Shaw wary of new housing crisis

LONG-TIME Perth home builder Robert Shaw doesn’t want to see another crisis in home affordability as the state heads towards another widely tipped property upturn in the next few years.

The new president of the Master Builders Association said builders could find themselves working at capacity within as little as six months, from levels of about 70 per cent, as activity picked up on the back of more mining investment in the state and increased migration from the eastern states.

“There is capacity at the moment but we could quickly find ourselves in six to 12 months’ time back where we were a couple of years ago,” Mr Shaw said, noting that this time prices would be coming off a much higher base after the last surge in property prices in 2004-06.

At capacity and beyond, the building sector faces severe skills shortages, compounded by rising land costs and what he labels a complicated regulatory process.

Mr Shaw, who established Armadale-based builder Daly & Shaw builders with Mick Daly in 1988, foresees activity to be tight this year as new home approvals continue to dip and rate rises remain on the horizon, but predicts a much stronger 2012.

“But it won’t be a good year if we don’t address some of the old issues that we have known about for a long time and had problems with in the past recently,” said Mr Shaw, a carpenter by trade with a 25-year association with the industry in WA.

Chief among these issues are: government regulation, particularly how it is administered by local governments; staff training; education; and housing affordability.

Mr Shaw, who said he placed strong emphasis on working cooperatively with all stakeholders – particularly the state government – wants to work more closely with various local councils to thrash out a “commonsense” approach to regulation and its interpretation and application.

“We have to keep regulations uncomplicated, building houses is not a perfect science,” he said. “You have different interpretations of codes by various local authorities and by different people at these authorities.”

Mr Shaw is hoping to counter this by working with one particular WA authority, involving other interested parties, to develop a platform or model “to unpick this thing”. The plan is to adapt this to other councils and use the model to make dealing with regulations simpler – reducing frustration, delays and costs.
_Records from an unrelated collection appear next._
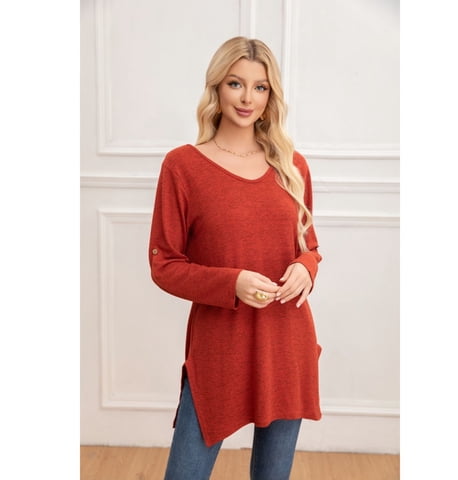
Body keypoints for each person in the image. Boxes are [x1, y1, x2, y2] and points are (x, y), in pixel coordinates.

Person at [149, 36, 322, 480]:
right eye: (235, 83)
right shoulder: (183, 166)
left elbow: (309, 247)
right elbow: (164, 265)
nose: (247, 98)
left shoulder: (292, 165)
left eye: (260, 87)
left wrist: (305, 268)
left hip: (286, 341)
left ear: (270, 95)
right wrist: (233, 283)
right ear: (216, 87)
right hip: (220, 345)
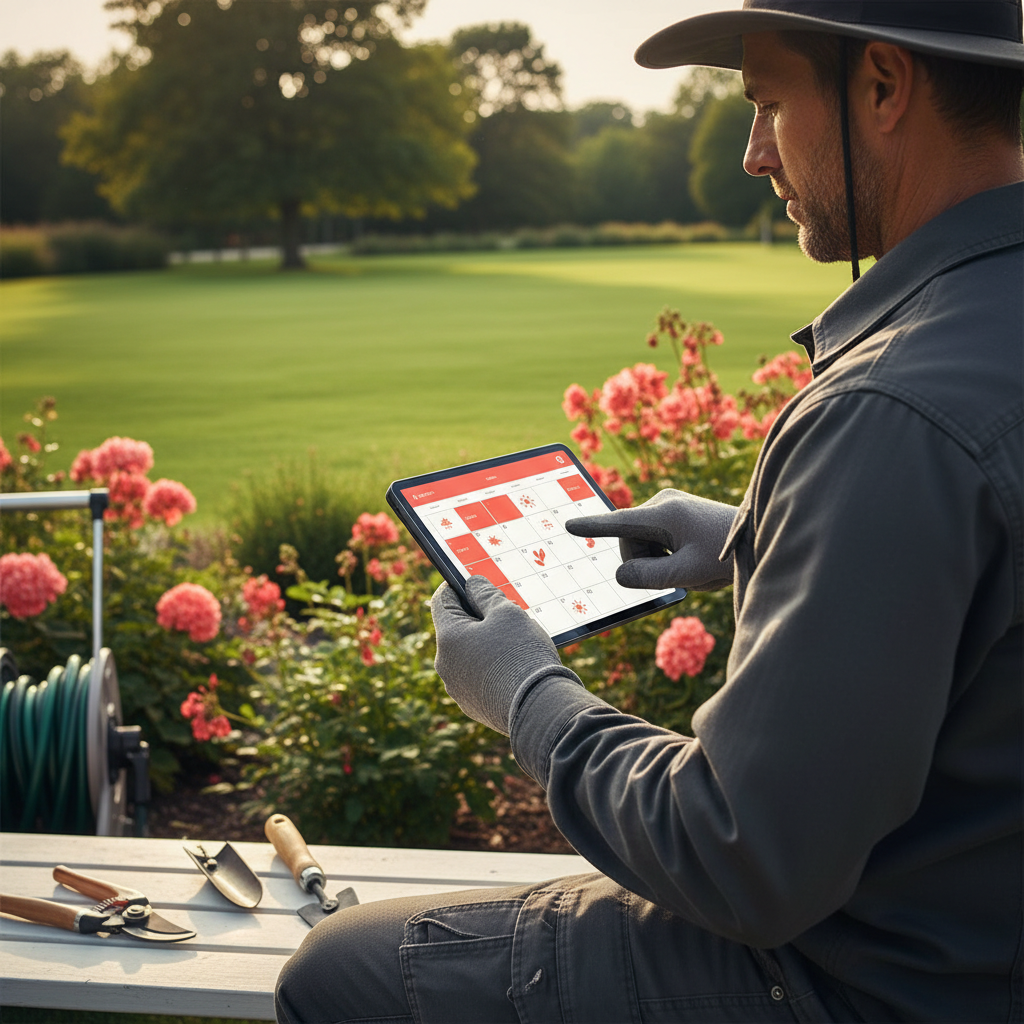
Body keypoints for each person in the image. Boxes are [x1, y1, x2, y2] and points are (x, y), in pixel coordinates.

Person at [275, 2, 1024, 1021]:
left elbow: (741, 858)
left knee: (337, 969)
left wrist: (527, 694)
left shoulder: (886, 412)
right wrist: (761, 537)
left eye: (766, 105)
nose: (754, 155)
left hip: (873, 983)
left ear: (883, 87)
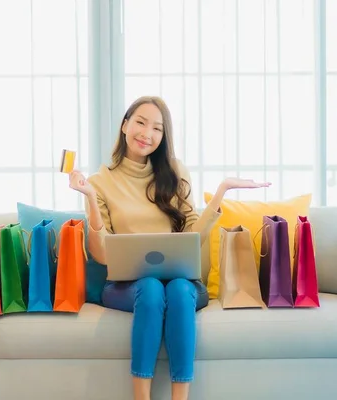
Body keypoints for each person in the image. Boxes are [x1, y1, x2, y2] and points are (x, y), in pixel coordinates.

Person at [68, 96, 270, 400]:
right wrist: (89, 198)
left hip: (181, 282)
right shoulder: (100, 181)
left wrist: (220, 193)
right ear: (124, 125)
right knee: (150, 287)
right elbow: (101, 254)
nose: (146, 133)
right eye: (140, 122)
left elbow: (192, 235)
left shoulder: (174, 171)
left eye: (157, 128)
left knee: (175, 289)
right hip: (125, 286)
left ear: (163, 137)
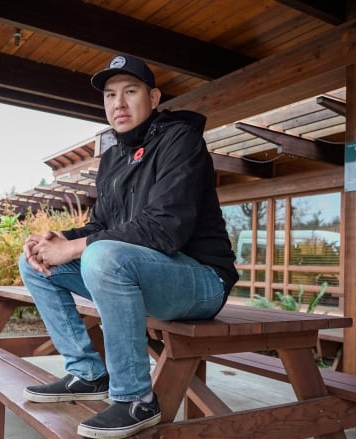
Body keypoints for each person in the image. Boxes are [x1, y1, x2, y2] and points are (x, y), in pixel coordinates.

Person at [18, 54, 238, 439]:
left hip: (202, 279)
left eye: (130, 91)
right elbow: (102, 226)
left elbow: (165, 230)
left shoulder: (180, 140)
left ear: (153, 98)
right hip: (142, 272)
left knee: (101, 254)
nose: (118, 103)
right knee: (34, 260)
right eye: (110, 95)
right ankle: (87, 373)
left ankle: (136, 399)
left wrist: (78, 248)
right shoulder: (114, 157)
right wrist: (60, 240)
“We have to stop fighting about interpretation. Eighty per cent of what we do is low-impact building, it is not as if we are building 100-storey buildings. It is not a high risk, high impact sort of thing,” Mr Shaw said. “We have made it very complicated and I would like to make it simpler.”

The industry is also facing a big sleeper issue on indemnity building insurance, according to Mr Shaw, as big player in the market QBE reviews policies after smaller players pulled out of the state. The review is due to go to the government, which has been lobbied by the MBA to consider some other options, including a fidelity fund.
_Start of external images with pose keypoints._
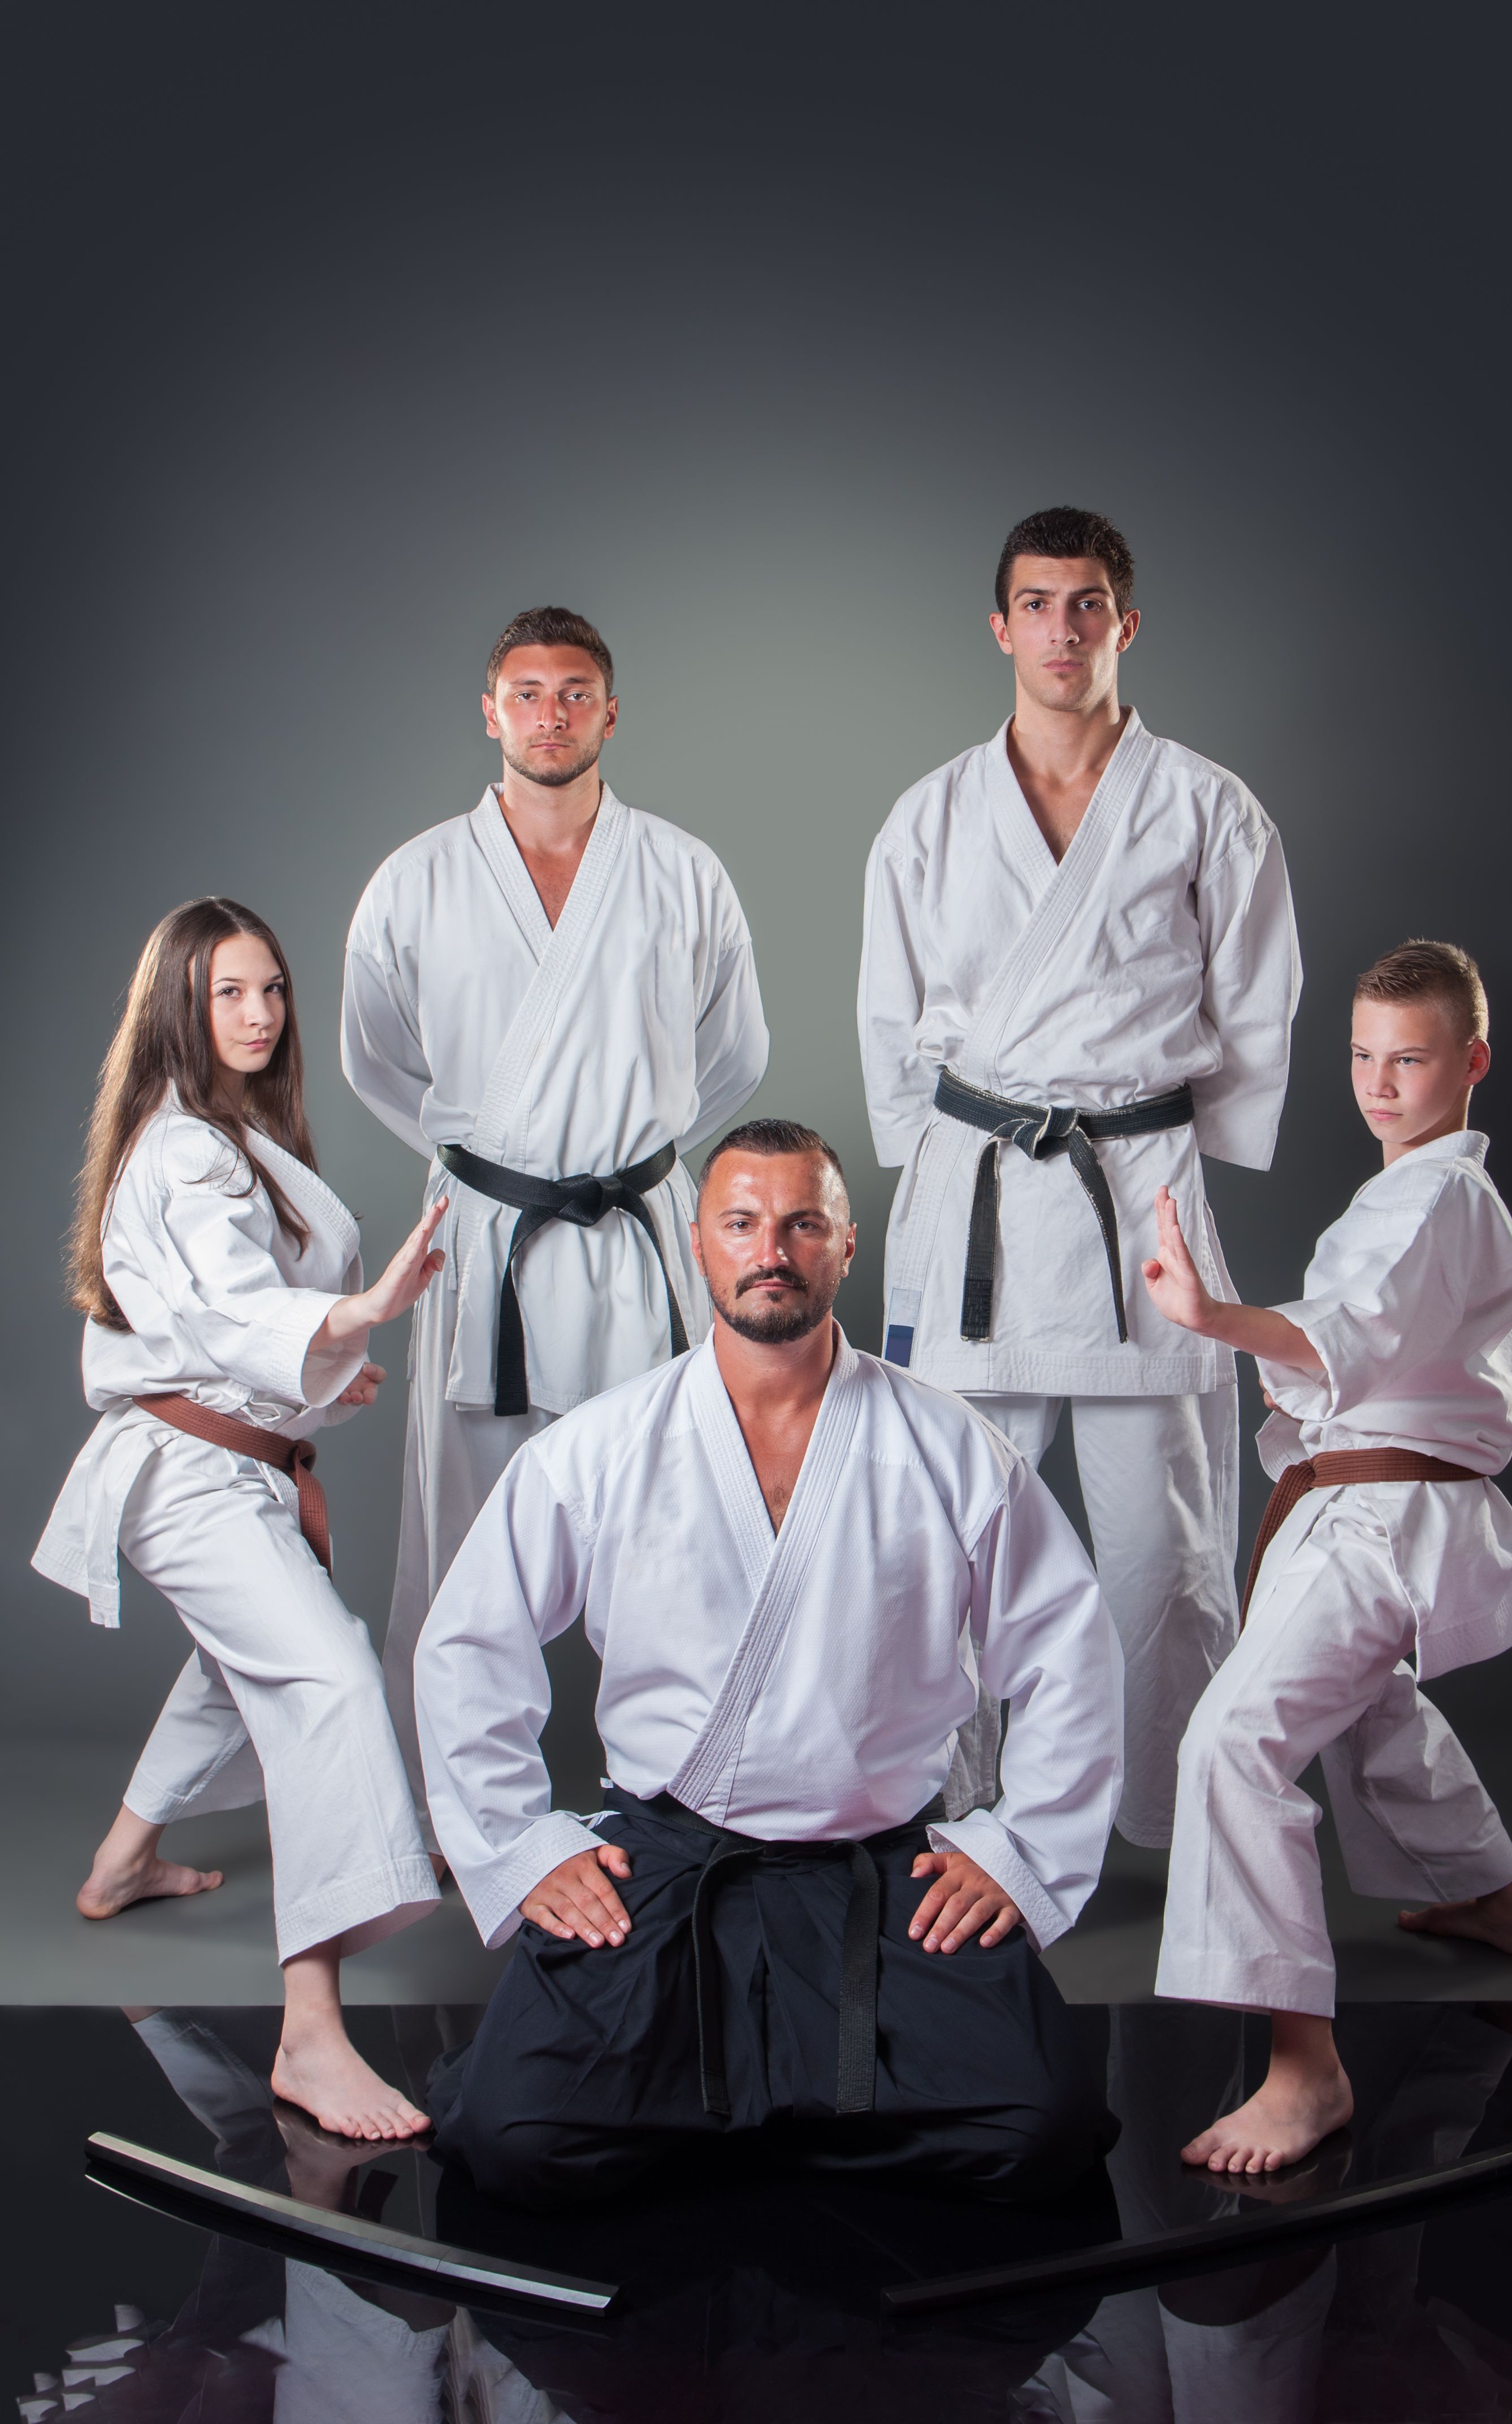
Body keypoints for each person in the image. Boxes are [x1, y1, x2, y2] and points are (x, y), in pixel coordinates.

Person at [415, 1120, 1126, 2207]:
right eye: (742, 1223)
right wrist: (518, 1848)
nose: (772, 1250)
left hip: (887, 1873)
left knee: (1041, 2131)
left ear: (847, 1246)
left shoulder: (946, 1444)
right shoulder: (602, 1447)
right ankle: (793, 2123)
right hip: (660, 1866)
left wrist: (1019, 1850)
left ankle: (745, 2122)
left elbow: (1071, 1647)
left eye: (803, 1224)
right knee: (517, 2141)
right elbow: (468, 1644)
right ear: (698, 1244)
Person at [858, 505, 1300, 1838]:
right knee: (946, 1536)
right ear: (1001, 627)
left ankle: (1175, 1824)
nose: (1062, 627)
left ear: (1125, 622)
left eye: (1087, 602)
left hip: (1133, 1199)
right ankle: (946, 1818)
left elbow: (1256, 1001)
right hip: (979, 1201)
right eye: (1038, 603)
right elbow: (892, 1024)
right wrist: (929, 1164)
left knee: (1162, 1549)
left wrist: (1168, 1137)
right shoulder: (930, 813)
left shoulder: (1203, 805)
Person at [341, 604, 769, 1831]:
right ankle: (456, 1812)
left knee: (674, 1521)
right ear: (489, 712)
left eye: (573, 691)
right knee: (470, 1541)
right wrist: (497, 1158)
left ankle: (688, 1791)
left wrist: (623, 1154)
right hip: (492, 1245)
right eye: (525, 693)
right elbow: (381, 1060)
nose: (549, 714)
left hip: (637, 1236)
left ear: (610, 711)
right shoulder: (416, 879)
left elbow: (730, 1057)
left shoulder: (682, 870)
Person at [33, 898, 448, 2138]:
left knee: (243, 1658)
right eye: (230, 994)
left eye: (272, 989)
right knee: (323, 1673)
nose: (261, 1014)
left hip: (224, 1460)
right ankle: (310, 2032)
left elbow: (234, 1326)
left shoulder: (229, 1134)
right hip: (188, 1477)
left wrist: (328, 1367)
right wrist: (363, 1309)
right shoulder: (187, 1151)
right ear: (181, 1007)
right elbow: (231, 1311)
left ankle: (121, 1859)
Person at [1145, 939, 1512, 2173]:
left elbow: (1352, 1331)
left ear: (1470, 1061)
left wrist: (1212, 1317)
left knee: (1231, 1742)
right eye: (1360, 1057)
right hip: (1361, 1499)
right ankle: (1497, 1897)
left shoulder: (1436, 1196)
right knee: (1367, 1707)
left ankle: (1300, 2065)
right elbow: (1360, 1336)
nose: (1378, 1084)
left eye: (1410, 1059)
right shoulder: (1414, 1193)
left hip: (1373, 1515)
It is another factor that weighed on costs to builders and consumers, again driving up home affordability, Mr Shaw said.

Mr Shaw, 49, is a motorbike enthusiast who also has a passion for netball. He became president of Netball WA last year. He has been with the MBA for about eight years and believes he has inherited an organisation in good shape, with a very good board structure to battle its challenges. He replaces Pindan managing director George Allingame, who was president for the past three years.

Mr Shaw is also a director of Western Ladders Pty Ltd, Heritage Pioneer Developments Pty Ltd and Western Timbers Pty Ltd. He is on the board of the Australian Trade College in Armadale, in line with his strong commitment to training in the sector.

The 113-year-old MBA has 1,500 members in both residential and commercial construction, reflecting big and small builders, developers and sub-contractors in the state. The building sector employs more than 100,000 people across the state.